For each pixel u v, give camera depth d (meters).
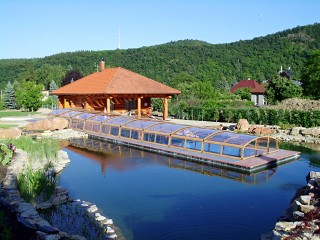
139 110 34.19
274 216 10.66
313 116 29.38
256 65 109.69
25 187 11.56
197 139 19.14
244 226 9.97
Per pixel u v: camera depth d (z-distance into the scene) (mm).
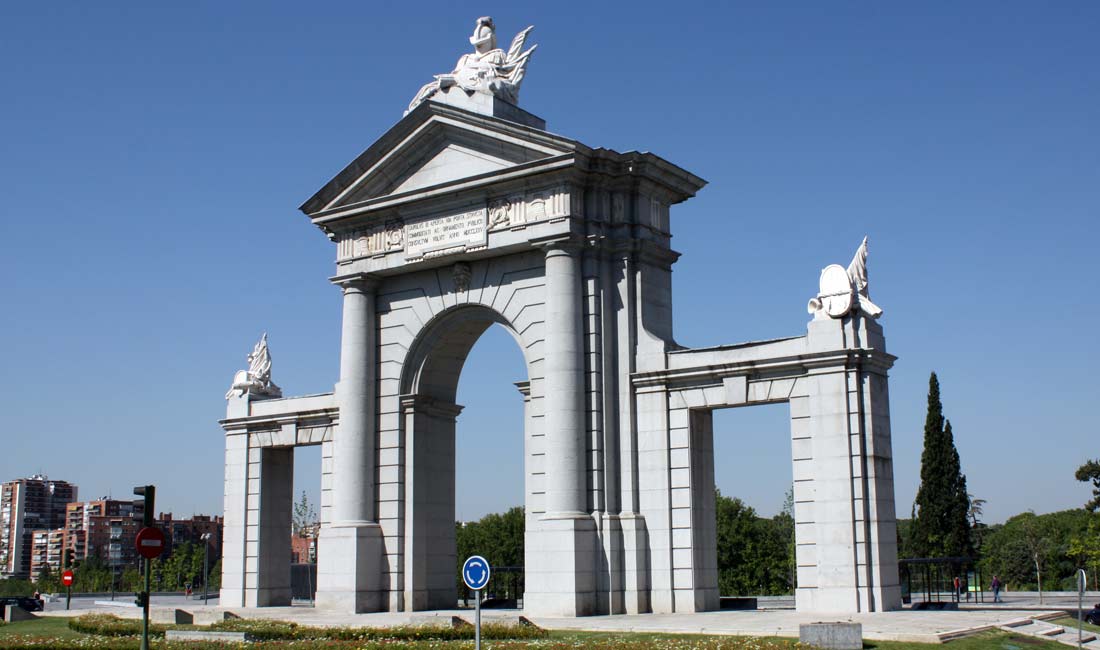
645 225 43500
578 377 41375
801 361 38531
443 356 47531
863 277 39281
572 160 41312
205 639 33062
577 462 40750
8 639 34969
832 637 26359
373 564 45344
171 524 185875
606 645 27688
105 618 42562
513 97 45875
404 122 45625
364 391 46781
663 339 42344
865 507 37094
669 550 40719
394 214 46594
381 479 46375
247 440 54312
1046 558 136250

= = = = = = =

**Requirement:** From the first line to the last, output the records exactly without pictures.

**Reply:**
For each pixel u v, give camera depth d (meters).
139 110 34.19
274 216 10.66
313 116 29.38
256 65 109.69
25 187 11.56
197 139 19.14
244 226 9.97
Per pixel u v: camera depth d (z-distance into the scene) (mm).
645 225 43500
578 377 41375
801 361 38531
443 356 47531
863 277 39281
572 160 41312
205 639 33062
577 462 40750
8 639 34969
832 637 26359
373 564 45344
171 524 185875
606 645 27688
105 618 42562
513 97 45875
404 122 45625
364 391 46781
663 339 42344
865 507 37094
669 550 40719
394 214 46594
381 479 46375
247 440 54312
1046 558 136250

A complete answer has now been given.